┏━━

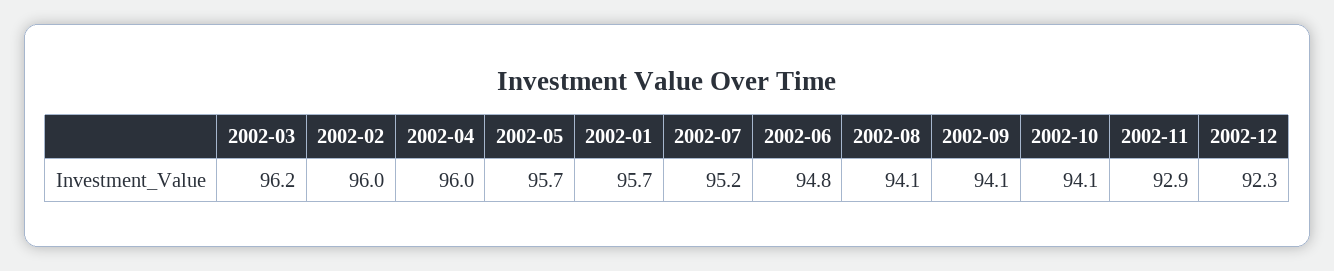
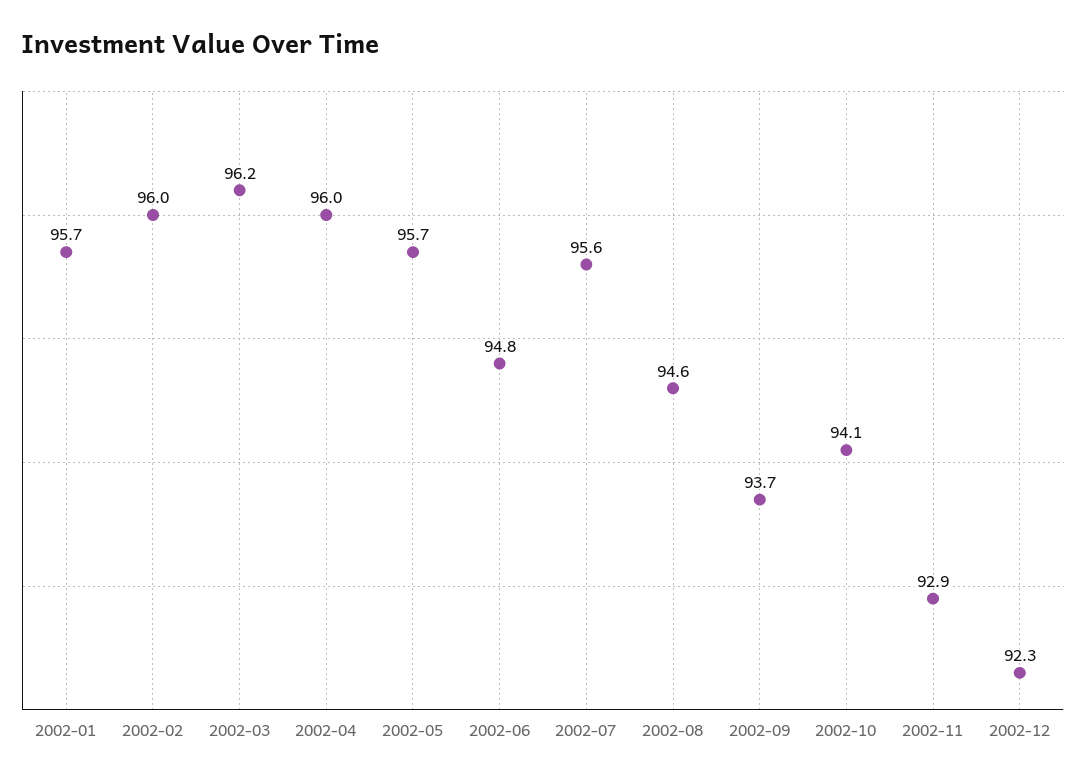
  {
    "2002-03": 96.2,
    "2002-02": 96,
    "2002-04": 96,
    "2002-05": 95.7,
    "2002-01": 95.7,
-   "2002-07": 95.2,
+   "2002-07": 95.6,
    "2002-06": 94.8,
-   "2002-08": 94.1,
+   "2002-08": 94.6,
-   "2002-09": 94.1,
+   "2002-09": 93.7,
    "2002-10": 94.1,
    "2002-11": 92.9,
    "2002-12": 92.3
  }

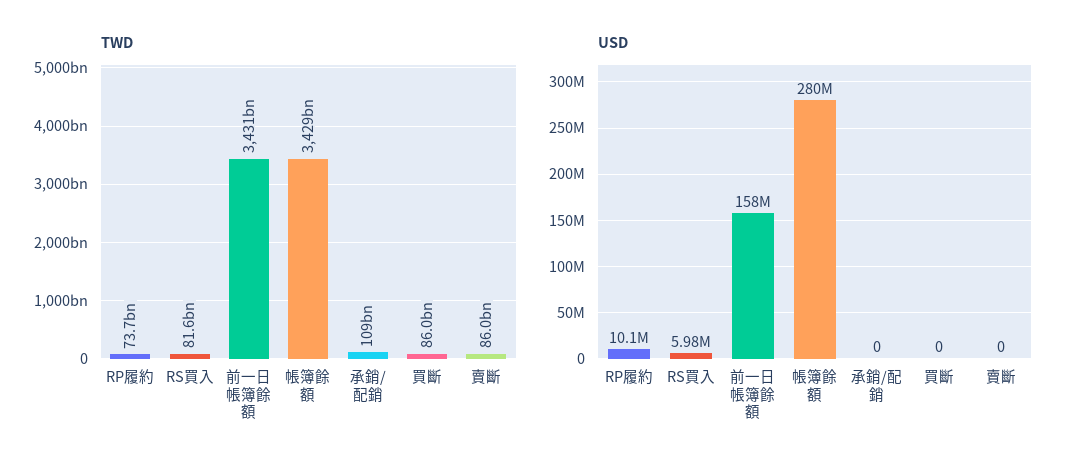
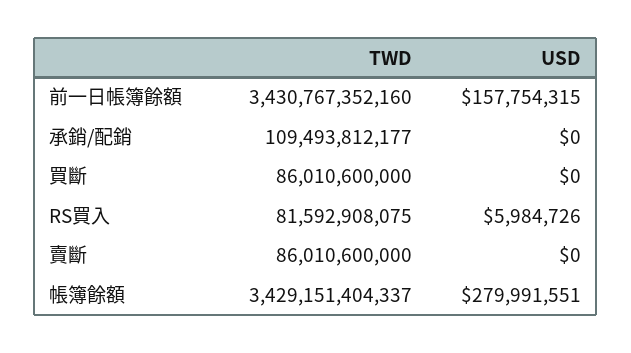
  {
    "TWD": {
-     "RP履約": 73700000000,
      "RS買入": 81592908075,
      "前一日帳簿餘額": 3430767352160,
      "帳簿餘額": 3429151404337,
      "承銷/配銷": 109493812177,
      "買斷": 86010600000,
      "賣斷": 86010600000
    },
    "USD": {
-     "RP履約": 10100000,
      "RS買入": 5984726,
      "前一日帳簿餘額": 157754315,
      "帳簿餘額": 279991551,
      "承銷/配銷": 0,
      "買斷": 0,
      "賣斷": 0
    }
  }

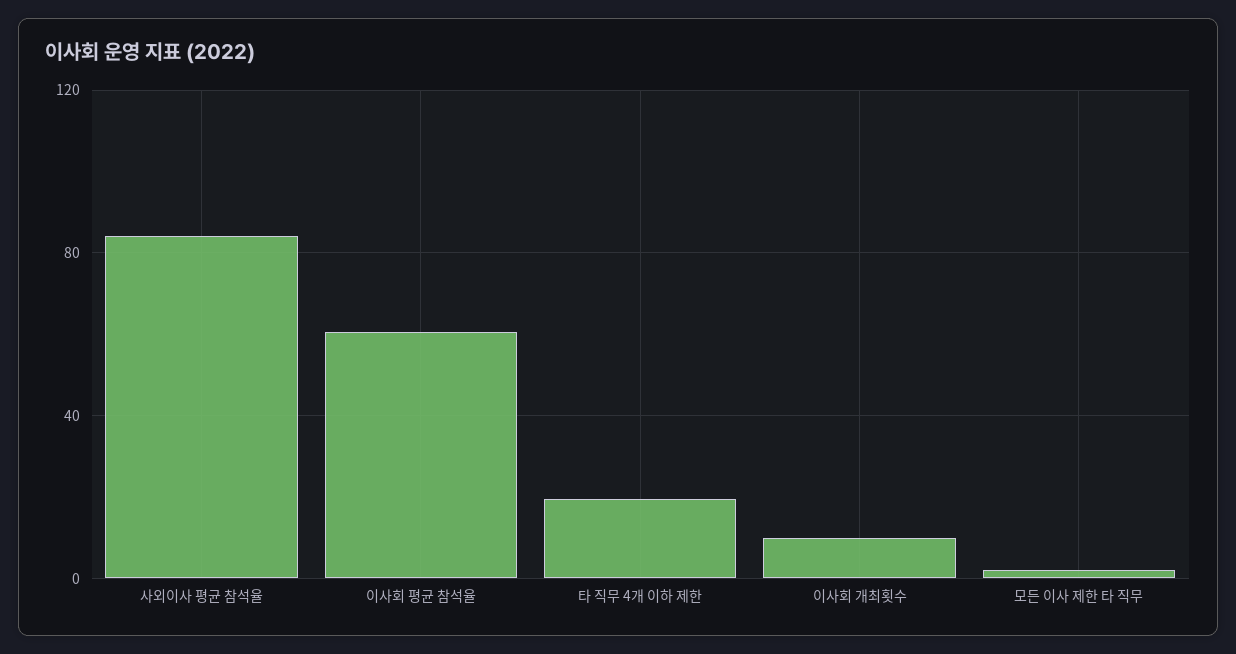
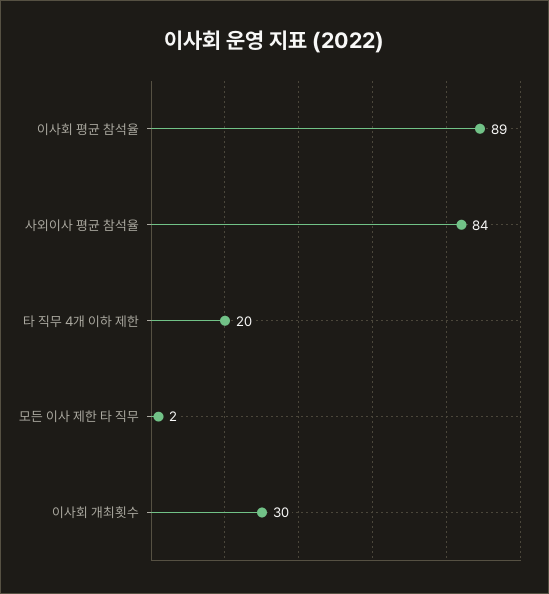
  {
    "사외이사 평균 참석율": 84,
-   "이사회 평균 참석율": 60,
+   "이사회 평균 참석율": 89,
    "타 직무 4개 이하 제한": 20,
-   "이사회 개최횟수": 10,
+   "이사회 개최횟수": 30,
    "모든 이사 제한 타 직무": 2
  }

┗━━

**WHAT YOU NEED TO DO:**
Leaving out only the pictures, retype every record exactly.

**SOLUTION:**
  {
    "2002-03": 96.2,
    "2002-02": 96,
    "2002-04": 96,
    "2002-05": 95.7,
    "2002-01": 95.7,
-   "2002-07": 95.2,
+   "2002-07": 95.6,
    "2002-06": 94.8,
-   "2002-08": 94.1,
+   "2002-08": 94.6,
-   "2002-09": 94.1,
+   "2002-09": 93.7,
    "2002-10": 94.1,
    "2002-11": 92.9,
    "2002-12": 92.3
  }

  {
    "TWD": {
-     "RP履約": 73700000000,
      "RS買入": 81592908075,
      "前一日帳簿餘額": 3430767352160,
      "帳簿餘額": 3429151404337,
      "承銷/配銷": 109493812177,
      "買斷": 86010600000,
      "賣斷": 86010600000
    },
    "USD": {
-     "RP履約": 10100000,
      "RS買入": 5984726,
      "前一日帳簿餘額": 157754315,
      "帳簿餘額": 279991551,
      "承銷/配銷": 0,
      "買斷": 0,
      "賣斷": 0
    }
  }

  {
    "사외이사 평균 참석율": 84,
-   "이사회 평균 참석율": 60,
+   "이사회 평균 참석율": 89,
    "타 직무 4개 이하 제한": 20,
-   "이사회 개최횟수": 10,
+   "이사회 개최횟수": 30,
    "모든 이사 제한 타 직무": 2
  }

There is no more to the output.